The National Park Service is banning single-use plastics such as water bottles and straws, cutlery and food containers, over the next decade.
The ban applies to 480 million acres of national parks, wildlife refuges and other public lands administered by the US Dept. of the Interior, which includes NPS.
Between now and 2032, single-use plastics will be replaced by paper, bioplastics, composite, reusable cloth, glass, aluminum, stainless steel, or any other compostable or recyclable materials.
The announcement was made in honor of World Ocean Day in June.
More than 300 million tons of plastic are produced in the U.S. each year, with 14 million of them ending up in the ocean.
Plastics make up 80% of the debris found in oceans, the department said in a press release.
There, marine life can accidentally ingest them, leading to injury or death.
The U.S. is one of the world’s largest producers of plastic waste. The country’s recycling rate fell to between 5% and 6% last year, according to estimations in a report from environmental groups Last Beach Clean Up and Beyond Plastics, as some countries stopped taking U.S. waste exports and waste levels reached new highs.

DATASET CONTENT:
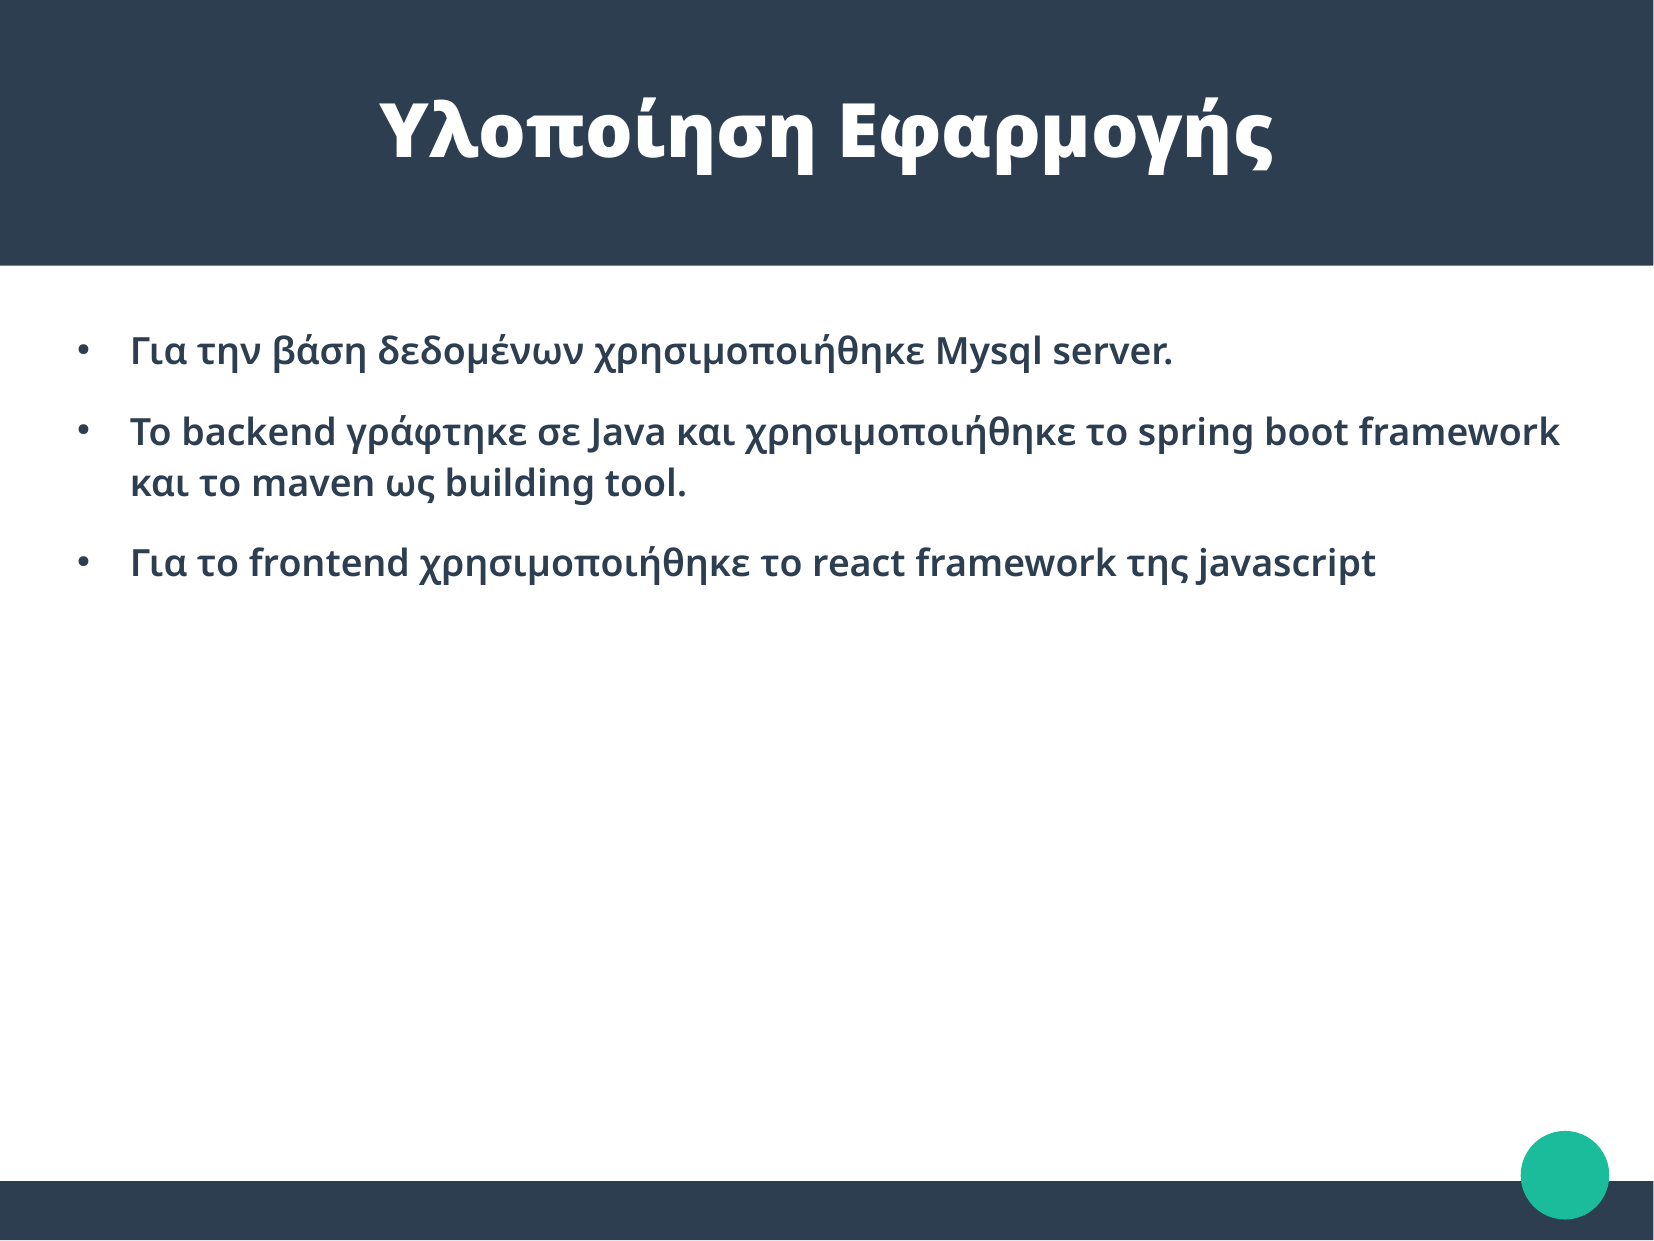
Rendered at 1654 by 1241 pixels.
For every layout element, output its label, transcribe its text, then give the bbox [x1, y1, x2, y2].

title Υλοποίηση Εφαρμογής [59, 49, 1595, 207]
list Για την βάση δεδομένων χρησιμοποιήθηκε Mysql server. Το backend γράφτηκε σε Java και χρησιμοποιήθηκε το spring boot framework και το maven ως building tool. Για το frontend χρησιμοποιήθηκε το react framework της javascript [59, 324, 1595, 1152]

...

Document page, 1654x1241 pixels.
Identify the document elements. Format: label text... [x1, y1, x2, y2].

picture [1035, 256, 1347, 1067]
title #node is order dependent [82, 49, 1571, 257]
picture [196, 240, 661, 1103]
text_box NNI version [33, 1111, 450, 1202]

WHAT TO PRODUCE: In the article on the national parks plastics ban, what occasion was the announcement made in honor of?

OUTPUT OF THE EXERCISE: World Ocean Day in June